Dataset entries
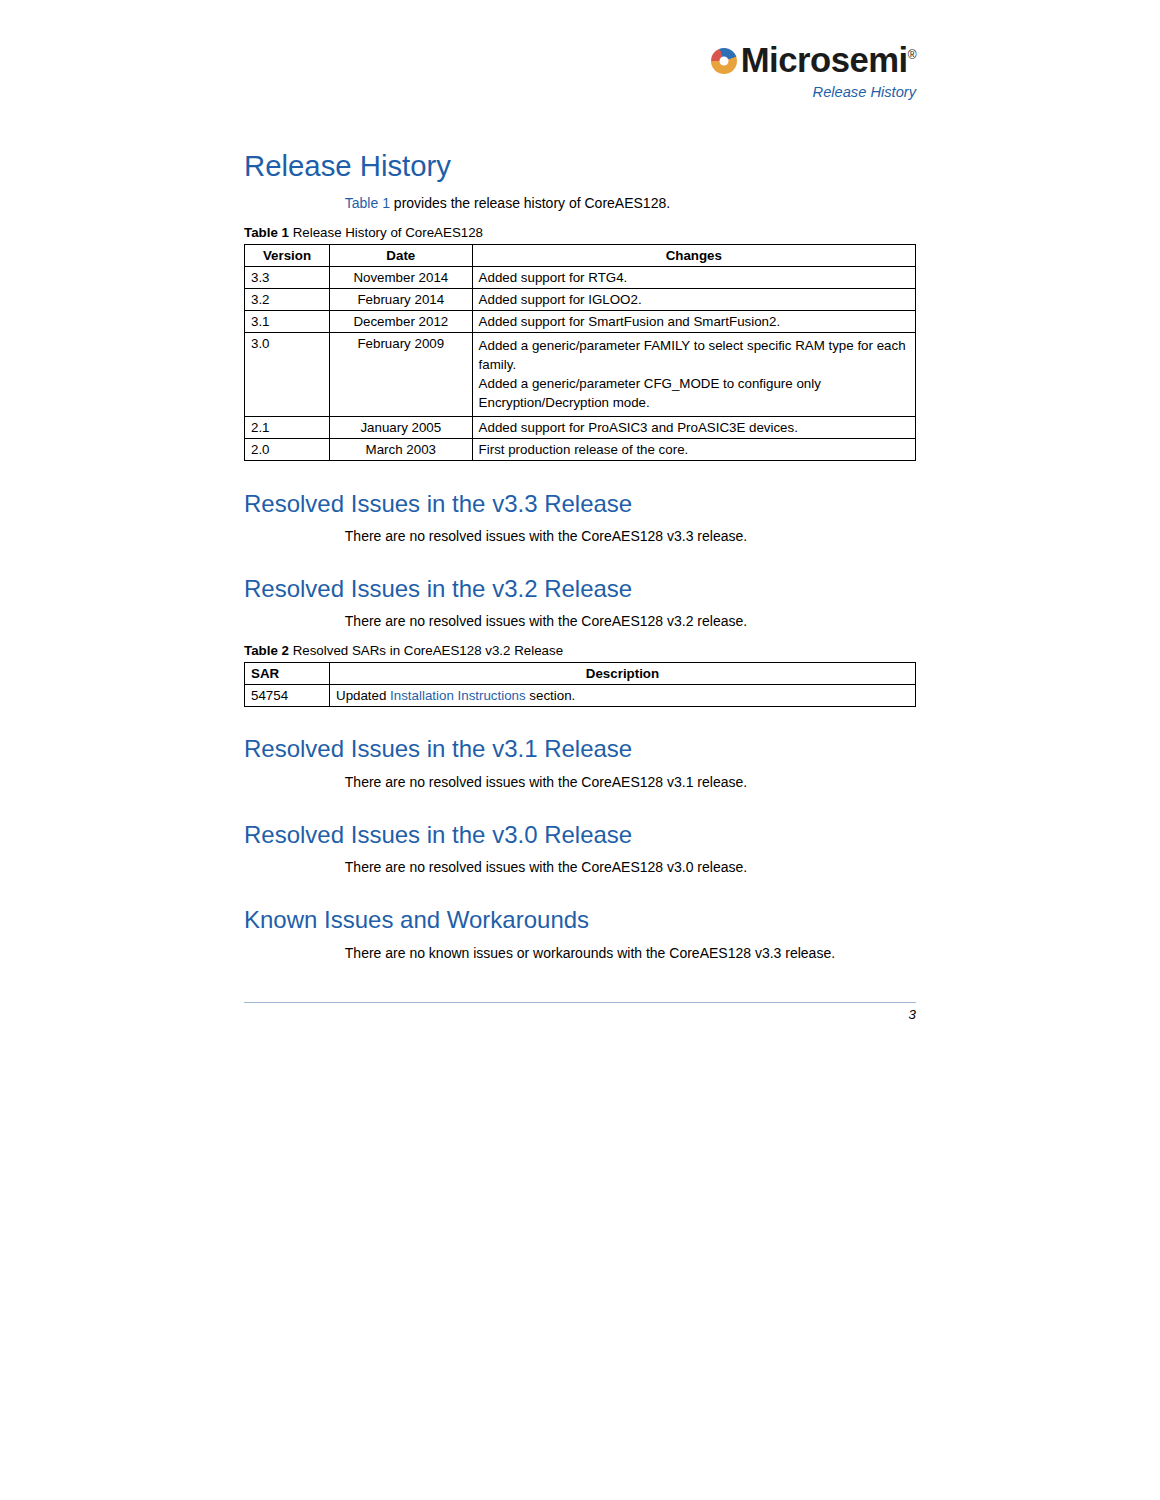Microsemi®
Release History
Release History
Table 1 provides the release history of CoreAES128.
Table 1 Release History of CoreAES128
| Version | Date | Changes |
| --- | --- | --- |
| 3.3 | November 2014 | Added support for RTG4. |
| 3.2 | February 2014 | Added support for IGLOO2. |
| 3.1 | December 2012 | Added support for SmartFusion and SmartFusion2. |
| 3.0 | February 2009 | Added a generic/parameter FAMILY to select specific RAM type for each family. Added a generic/parameter CFG_MODE to configure only Encryption/Decryption mode. |
| 2.1 | January 2005 | Added support for ProASIC3 and ProASIC3E devices. |
| 2.0 | March 2003 | First production release of the core. |
Resolved Issues in the v3.3 Release
There are no resolved issues with the CoreAES128 v3.3 release.
Resolved Issues in the v3.2 Release
There are no resolved issues with the CoreAES128 v3.2 release.
Table 2 Resolved SARs in CoreAES128 v3.2 Release
| SAR | Description |
| --- | --- |
| 54754 | Updated Installation Instructions section. |
Resolved Issues in the v3.1 Release
There are no resolved issues with the CoreAES128 v3.1 release.
Resolved Issues in the v3.0 Release
There are no resolved issues with the CoreAES128 v3.0 release.
Known Issues and Workarounds
There are no known issues or workarounds with the CoreAES128 v3.3 release.
3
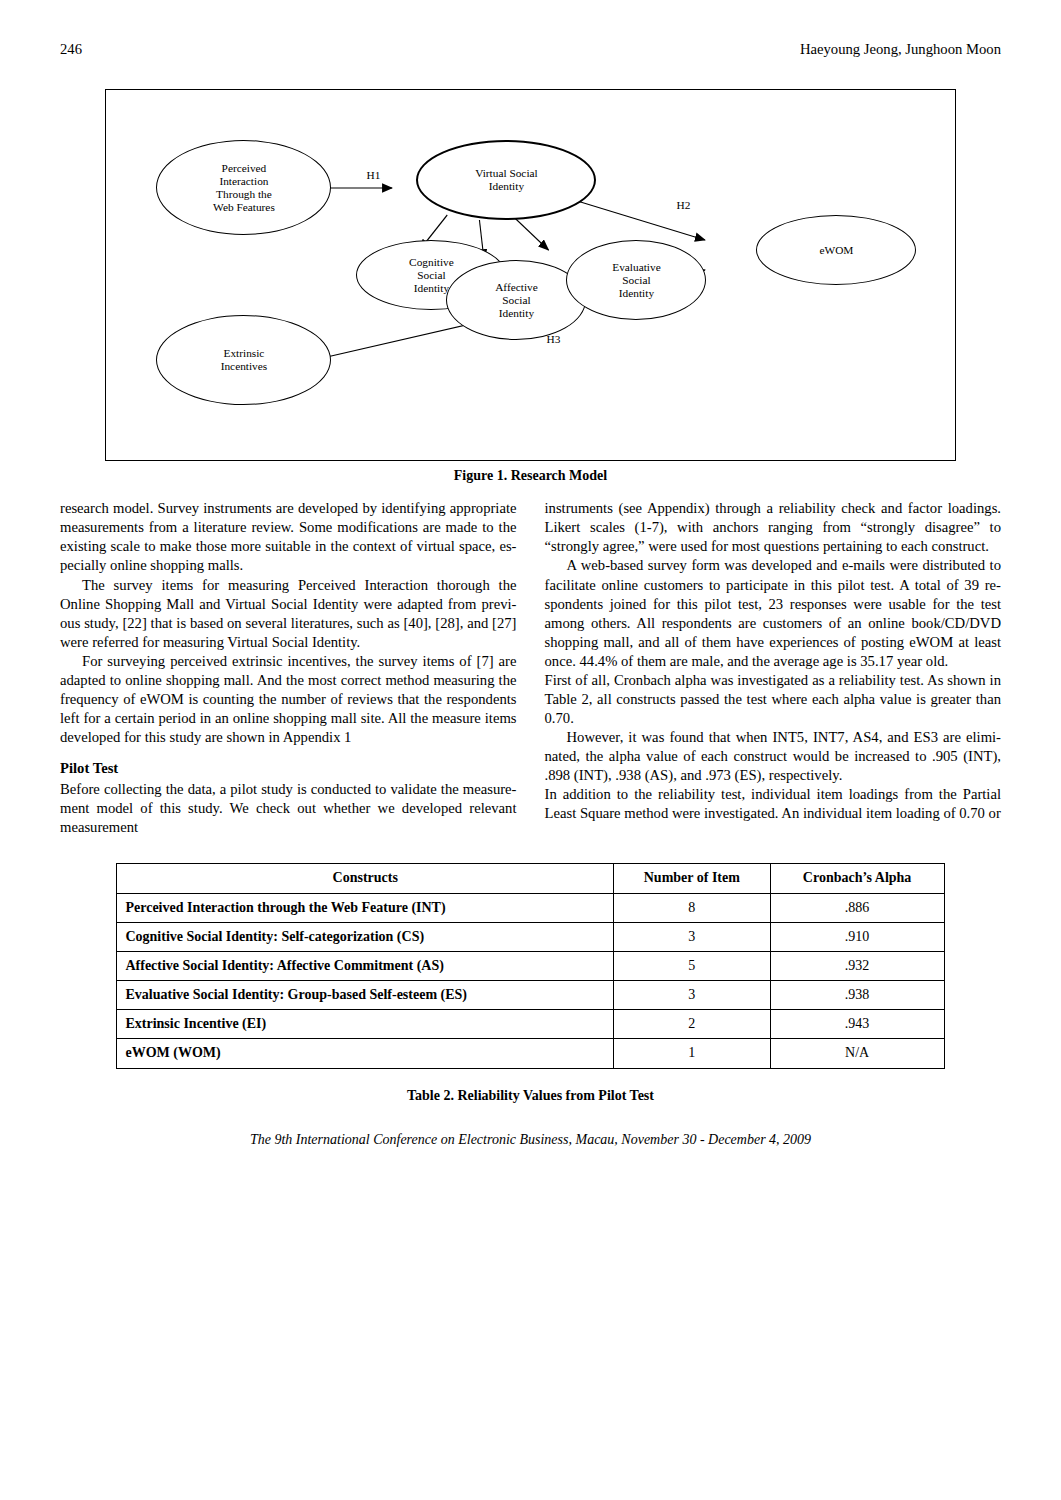246 Haeyoung Jeong, Junghoon Moon
Perceived
Interaction
Through the
Web Features
Virtual Social
Identity
Cognitive
Social
Identity
Affective
Social
Identity
Evaluative
Social
Identity
eWOM
Extrinsic
Incentives
H1
H2
H3
Figure 1. Research Model
research model. Survey instruments are developed by identifying appropriate measurements from a literature review. Some modifications are made to the existing scale to make those more suitable in the context of virtual space, especially online shopping malls.
The survey items for measuring Perceived Interaction thorough the Online Shopping Mall and Virtual Social Identity were adapted from previous study, [22] that is based on several literatures, such as [40], [28], and [27] were referred for measuring Virtual Social Identity.
For surveying perceived extrinsic incentives, the survey items of [7] are adapted to online shopping mall. And the most correct method measuring the frequency of eWOM is counting the number of reviews that the respondents left for a certain period in an online shopping mall site. All the measure items developed for this study are shown in Appendix 1
Pilot Test
Before collecting the data, a pilot study is conducted to validate the measurement model of this study. We check out whether we developed relevant measurement
instruments (see Appendix) through a reliability check and factor loadings. Likert scales (1-7), with anchors ranging from “strongly disagree” to “strongly agree,” were used for most questions pertaining to each construct.
A web-based survey form was developed and e-mails were distributed to facilitate online customers to participate in this pilot test. A total of 39 respondents joined for this pilot test, 23 responses were usable for the test among others. All respondents are customers of an online book/CD/DVD shopping mall, and all of them have experiences of posting eWOM at least once. 44.4% of them are male, and the average age is 35.17 year old.
First of all, Cronbach alpha was investigated as a reliability test. As shown in Table 2, all constructs passed the test where each alpha value is greater than 0.70.
However, it was found that when INT5, INT7, AS4, and ES3 are eliminated, the alpha value of each construct would be increased to .905 (INT), .898 (INT), .938 (AS), and .973 (ES), respectively.
In addition to the reliability test, individual item loadings from the Partial Least Square method were investigated. An individual item loading of 0.70 or
| Constructs | Number of Item | Cronbach’s Alpha |
| --- | --- | --- |
| Perceived Interaction through the Web Feature (INT) | 8 | .886 |
| Cognitive Social Identity: Self-categorization (CS) | 3 | .910 |
| Affective Social Identity: Affective Commitment (AS) | 5 | .932 |
| Evaluative Social Identity: Group-based Self-esteem (ES) | 3 | .938 |
| Extrinsic Incentive (EI) | 2 | .943 |
| eWOM (WOM) | 1 | N/A |
Table 2. Reliability Values from Pilot Test
The 9th International Conference on Electronic Business, Macau, November 30 - December 4, 2009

Task goal:
Repeat the records word for word, skipping pictures.

Your solution:
Microsemi®
Release History
Release History
Table 1 provides the release history of CoreAES128.
Table 1 Release History of CoreAES128
| Version | Date | Changes |
| --- | --- | --- |
| 3.3 | November 2014 | Added support for RTG4. |
| 3.2 | February 2014 | Added support for IGLOO2. |
| 3.1 | December 2012 | Added support for SmartFusion and SmartFusion2. |
| 3.0 | February 2009 | Added a generic/parameter FAMILY to select specific RAM type for each family. Added a generic/parameter CFG_MODE to configure only Encryption/Decryption mode. |
| 2.1 | January 2005 | Added support for ProASIC3 and ProASIC3E devices. |
| 2.0 | March 2003 | First production release of the core. |
Resolved Issues in the v3.3 Release
There are no resolved issues with the CoreAES128 v3.3 release.
Resolved Issues in the v3.2 Release
There are no resolved issues with the CoreAES128 v3.2 release.
Table 2 Resolved SARs in CoreAES128 v3.2 Release
| SAR | Description |
| --- | --- |
| 54754 | Updated Installation Instructions section. |
Resolved Issues in the v3.1 Release
There are no resolved issues with the CoreAES128 v3.1 release.
Resolved Issues in the v3.0 Release
There are no resolved issues with the CoreAES128 v3.0 release.
Known Issues and Workarounds
There are no known issues or workarounds with the CoreAES128 v3.3 release.
3
246 Haeyoung Jeong, Junghoon Moon
Perceived
Interaction
Through the
Web Features
Virtual Social
Identity
Cognitive
Social
Identity
Affective
Social
Identity
Evaluative
Social
Identity
eWOM
Extrinsic
Incentives
H1
H2
H3
Figure 1. Research Model
research model. Survey instruments are developed by identifying appropriate measurements from a literature review. Some modifications are made to the existing scale to make those more suitable in the context of virtual space, especially online shopping malls.
The survey items for measuring Perceived Interaction thorough the Online Shopping Mall and Virtual Social Identity were adapted from previous study, [22] that is based on several literatures, such as [40], [28], and [27] were referred for measuring Virtual Social Identity.
For surveying perceived extrinsic incentives, the survey items of [7] are adapted to online shopping mall. And the most correct method measuring the frequency of eWOM is counting the number of reviews that the respondents left for a certain period in an online shopping mall site. All the measure items developed for this study are shown in Appendix 1
Pilot Test
Before collecting the data, a pilot study is conducted to validate the measurement model of this study. We check out whether we developed relevant measurement
instruments (see Appendix) through a reliability check and factor loadings. Likert scales (1-7), with anchors ranging from “strongly disagree” to “strongly agree,” were used for most questions pertaining to each construct.
A web-based survey form was developed and e-mails were distributed to facilitate online customers to participate in this pilot test. A total of 39 respondents joined for this pilot test, 23 responses were usable for the test among others. All respondents are customers of an online book/CD/DVD shopping mall, and all of them have experiences of posting eWOM at least once. 44.4% of them are male, and the average age is 35.17 year old.
First of all, Cronbach alpha was investigated as a reliability test. As shown in Table 2, all constructs passed the test where each alpha value is greater than 0.70.
However, it was found that when INT5, INT7, AS4, and ES3 are eliminated, the alpha value of each construct would be increased to .905 (INT), .898 (INT), .938 (AS), and .973 (ES), respectively.
In addition to the reliability test, individual item loadings from the Partial Least Square method were investigated. An individual item loading of 0.70 or
| Constructs | Number of Item | Cronbach’s Alpha |
| --- | --- | --- |
| Perceived Interaction through the Web Feature (INT) | 8 | .886 |
| Cognitive Social Identity: Self-categorization (CS) | 3 | .910 |
| Affective Social Identity: Affective Commitment (AS) | 5 | .932 |
| Evaluative Social Identity: Group-based Self-esteem (ES) | 3 | .938 |
| Extrinsic Incentive (EI) | 2 | .943 |
| eWOM (WOM) | 1 | N/A |
Table 2. Reliability Values from Pilot Test
The 9th International Conference on Electronic Business, Macau, November 30 - December 4, 2009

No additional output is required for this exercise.